Cependant si ce raisonnement pourrait paraître à première vue simple et logique, il se révèle en réalité mortifère pour notre défense, l’efficacité de nos opérations et finalement notre souveraineté nationale. Ce raisonnement constitue la seconde erreur juridique (la première étant d’avoir évincé, d’un revers de main le Traité de l’Union européenne en citant des jurisprudences qui ne sont pas transposables à la question d’espèce). En effet, l’avocat général, pourtant soucieux de ne pas porter atteinte au bon fonctionnement des forces armées, omet d’analyser les conséquences concrètes de l’application d’une telle législation aux armées.
Tout d’abord, il est facile de dire que les conséquences seraient différentes d’un pays à l’autre, tant le fonctionnement que la taille ou l’engagement des armées différent selon les pays. En France, l’application d’une telle législation serait désastreuse. L’organisation de l’armée devrait être revue de fond en comble. La diminution des forces disponibles et le carcan administratif qui s’en dégagerait réduirait de fait l’action même de l’armée, tant dans son principe que dans sa réalisation. Ainsi par exemple, un opérateur basé dans les bureaux à Paris et chargé de traiter de toute urgence des renseignements envoyés du terrain, serait-il soumis à la Directive ou serait-il considéré comme étant « en mission » ?
La France a fait valoir qu’elle assumait « des responsabilités internationales majeures en matière de maintien de la paix et de la sécurité. ». L’avocat général – visiblement bien en peine face aux arguments français a esquissé, dans un étrange élan juridico-diplomatico-technocratique, une porte de sortie des plus floues en indiquant : « qu’il ne saurait être exclu que du fait de circonstances particulières et contenu de la marge d’appréciation qu’il convient de reconnaître aux Etats membres, l’un d’entre eux puisse démontrer la nécessité de déroger à cette directive dans une mesure supérieure à ce qui est démontré dans les présentes conclusions, en excluant par exemple, de manière permanente, une partie plus importante de ses forces de cette directive tout en réévaluant périodiquement la nécessité d’une telle exclusion »…Cette suggestion semble compliquée à mettre en oeuvre sans que l’Union européenne n’empiète sur la compétence exclusive des Etats membres de définir leur politique de défense et de sécurité….
En outre, notre armée est un marqueur identitaire et philosophique, il s’agit d’un état d’esprit tissé par notre histoire et la valeur des hommes qui l’ont construite.

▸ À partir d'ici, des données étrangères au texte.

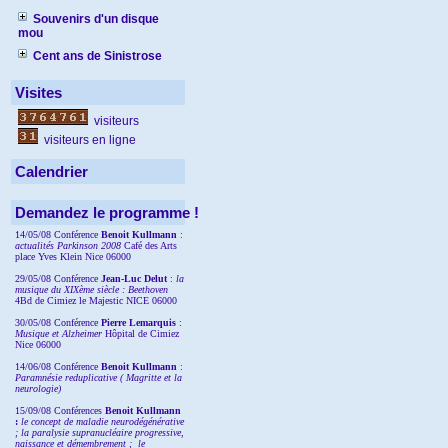
Souvenirs d'un disque
mou
Cent ans de Sinistrose
Visites
visiteurs
visiteurs en ligne
Calendrier
Demandez le programme !
14/05/08 Conférence
Benoit Kullmann
:
actualités Parkinson 2008
Café des Arts
place Yves Klein Nice 06000
29/05/08 Conférence
Jean-Luc Delut
:
la
musique du XIXème siècle : Beethoven
4Bd de Cimiez le Majestic NICE 06000
30/05/08 Conférence
Pierre Lemarquis
:
Musique et Alzheimer
Hôpital de Cimiez
Nice 06000
14/06/08 Conférence
Benoit Kullmann
:
Paramnésie reduplicative ( Magritte et la
neurologie)
15/09/08
Conférences
Benoit Kullmann
:
l
e concept de maladie neurodégénérative
; la
paralysie supranucléaire progressive,
naissance et démembrement ;
le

L’armée est une et indivisible. Il n’y a pas une catégorie de militaires qui doit être prête à la fatigue, à la discipline collective, à la violence de l’ennemi et aux conditions de travail rustiques et une autre qui doit être prête à pointer le matin et à compter ses heures supplémentaires.
Si l’avocat général avait fait un raisonnement in concreto sur les conséquences de l’interprétation du droit qu’il livre, il aurait pu répondre à problématique qu’il a lui-même formulée, en ce que l’application concrète de la Directive, tant dans ses répercussions juridiques, administratives, matérielles et humaines, compromettrait immanquablement le bon fonctionnement des forces armées – de certains Etats membres – et serait constitutive d’une violation grave et caractérisée des principes régissant l’articulation des compétences entre les Etats membres et l’Union européenne.
Conclusion
La solution retenue par l’avocat général quant à l’application de la directive relative au temps de travail 2003/88 en ce qu’elle doit s’appliquer aux militaires à l’exception de ceux concernés par des activités dites « spécifiques » (entrainements et opérations) est juridiquement erronée car elle constitue, à double titre, une violation du Traité de l’union européenne qui rappelle la compétence exclusive des Etats membres quant à la responsabilité de la défense leur territoire et leur sécurité.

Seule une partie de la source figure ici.